DIRECTIONS: The answer is to be an exact copy of the lines below running from the line with "Kiválasztás engedélyezése" down to the line with "Sunglasses:［Dr.Ray］ サングラ", both ends included, and nothing more.

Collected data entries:
● ● ● ● ●

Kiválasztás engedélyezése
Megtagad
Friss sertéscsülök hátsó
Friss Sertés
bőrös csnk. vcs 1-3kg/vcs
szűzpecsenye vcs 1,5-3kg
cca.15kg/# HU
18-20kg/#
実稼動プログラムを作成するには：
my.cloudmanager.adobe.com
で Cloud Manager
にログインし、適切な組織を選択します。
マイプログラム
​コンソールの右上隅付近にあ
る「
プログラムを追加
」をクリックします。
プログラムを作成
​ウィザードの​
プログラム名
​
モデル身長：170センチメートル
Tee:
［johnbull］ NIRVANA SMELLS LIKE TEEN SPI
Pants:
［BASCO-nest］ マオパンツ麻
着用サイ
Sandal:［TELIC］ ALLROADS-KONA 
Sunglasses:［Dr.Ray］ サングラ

● ● ● ● ●

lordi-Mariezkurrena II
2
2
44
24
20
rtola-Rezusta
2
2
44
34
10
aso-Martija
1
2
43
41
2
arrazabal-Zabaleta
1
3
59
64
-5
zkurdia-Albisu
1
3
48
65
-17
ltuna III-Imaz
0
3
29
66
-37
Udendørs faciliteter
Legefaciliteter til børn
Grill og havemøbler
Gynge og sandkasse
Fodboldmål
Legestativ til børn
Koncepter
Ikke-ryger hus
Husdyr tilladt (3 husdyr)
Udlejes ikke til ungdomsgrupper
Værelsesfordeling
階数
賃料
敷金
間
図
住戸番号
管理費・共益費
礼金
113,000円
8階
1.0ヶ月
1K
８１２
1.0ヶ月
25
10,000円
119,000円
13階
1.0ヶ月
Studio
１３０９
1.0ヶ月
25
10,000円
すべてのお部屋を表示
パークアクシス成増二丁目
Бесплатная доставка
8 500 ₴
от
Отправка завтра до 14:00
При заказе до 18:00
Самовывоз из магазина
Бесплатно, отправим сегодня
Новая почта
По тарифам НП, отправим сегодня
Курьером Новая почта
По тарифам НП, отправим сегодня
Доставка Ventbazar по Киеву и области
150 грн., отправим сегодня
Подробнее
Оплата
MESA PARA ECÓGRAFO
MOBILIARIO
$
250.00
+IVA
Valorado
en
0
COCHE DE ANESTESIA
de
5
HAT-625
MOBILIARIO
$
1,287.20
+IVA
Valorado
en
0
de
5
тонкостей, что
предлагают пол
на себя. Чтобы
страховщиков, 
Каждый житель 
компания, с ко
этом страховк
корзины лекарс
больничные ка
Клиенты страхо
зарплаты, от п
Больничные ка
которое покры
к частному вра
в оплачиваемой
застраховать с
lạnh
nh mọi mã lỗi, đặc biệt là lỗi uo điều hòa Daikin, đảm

● ● ● ● ●

RESPONSE TO THIS TASK:
Kiválasztás engedélyezése
Megtagad
Friss sertéscsülök hátsó
Friss Sertés
bőrös csnk. vcs 1-3kg/vcs
szűzpecsenye vcs 1,5-3kg
cca.15kg/# HU
18-20kg/#
実稼動プログラムを作成するには：
my.cloudmanager.adobe.com
で Cloud Manager
にログインし、適切な組織を選択します。
マイプログラム
​コンソールの右上隅付近にあ
る「
プログラムを追加
」をクリックします。
プログラムを作成
​ウィザードの​
プログラム名
​
モデル身長：170センチメートル
Tee:
［johnbull］ NIRVANA SMELLS LIKE TEEN SPI
Pants:
［BASCO-nest］ マオパンツ麻
着用サイ
Sandal:［TELIC］ ALLROADS-KONA 
Sunglasses:［Dr.Ray］ サングラ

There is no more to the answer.